**EXERCISE REQUIREMENTS**.
Write out the records word for word, with no pictures.

**DATA UNDER STUDY**.
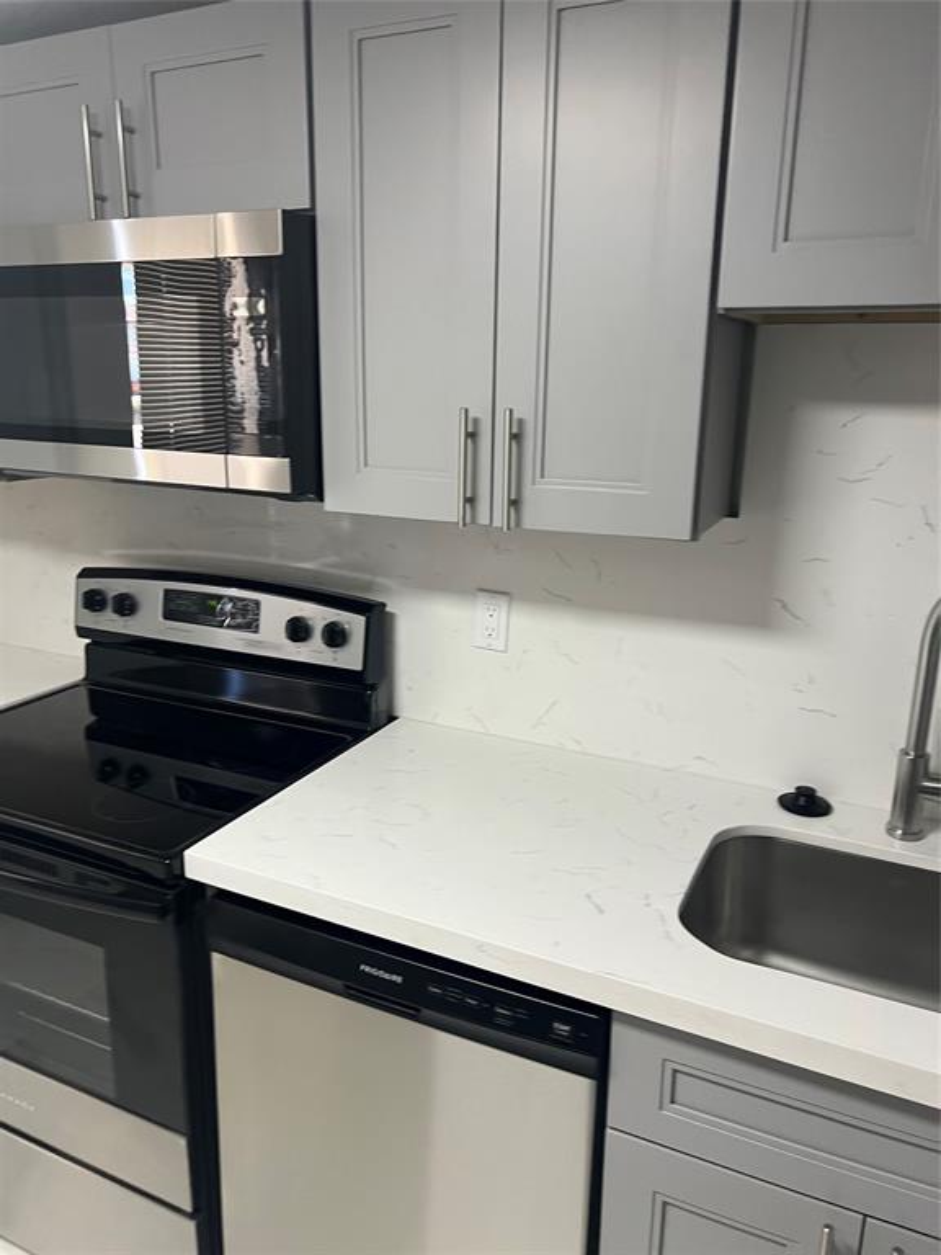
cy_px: 628
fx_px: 942
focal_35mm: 26
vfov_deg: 67.3
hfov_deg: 53.1
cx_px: 470
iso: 100
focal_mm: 5.7
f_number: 1.5
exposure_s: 1/60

**RESPONSE TO THIS EXERCISE**.
cy_px: 628
fx_px: 942
focal_35mm: 26
vfov_deg: 67.3
hfov_deg: 53.1
cx_px: 470
iso: 100
focal_mm: 5.7
f_number: 1.5
exposure_s: 1/60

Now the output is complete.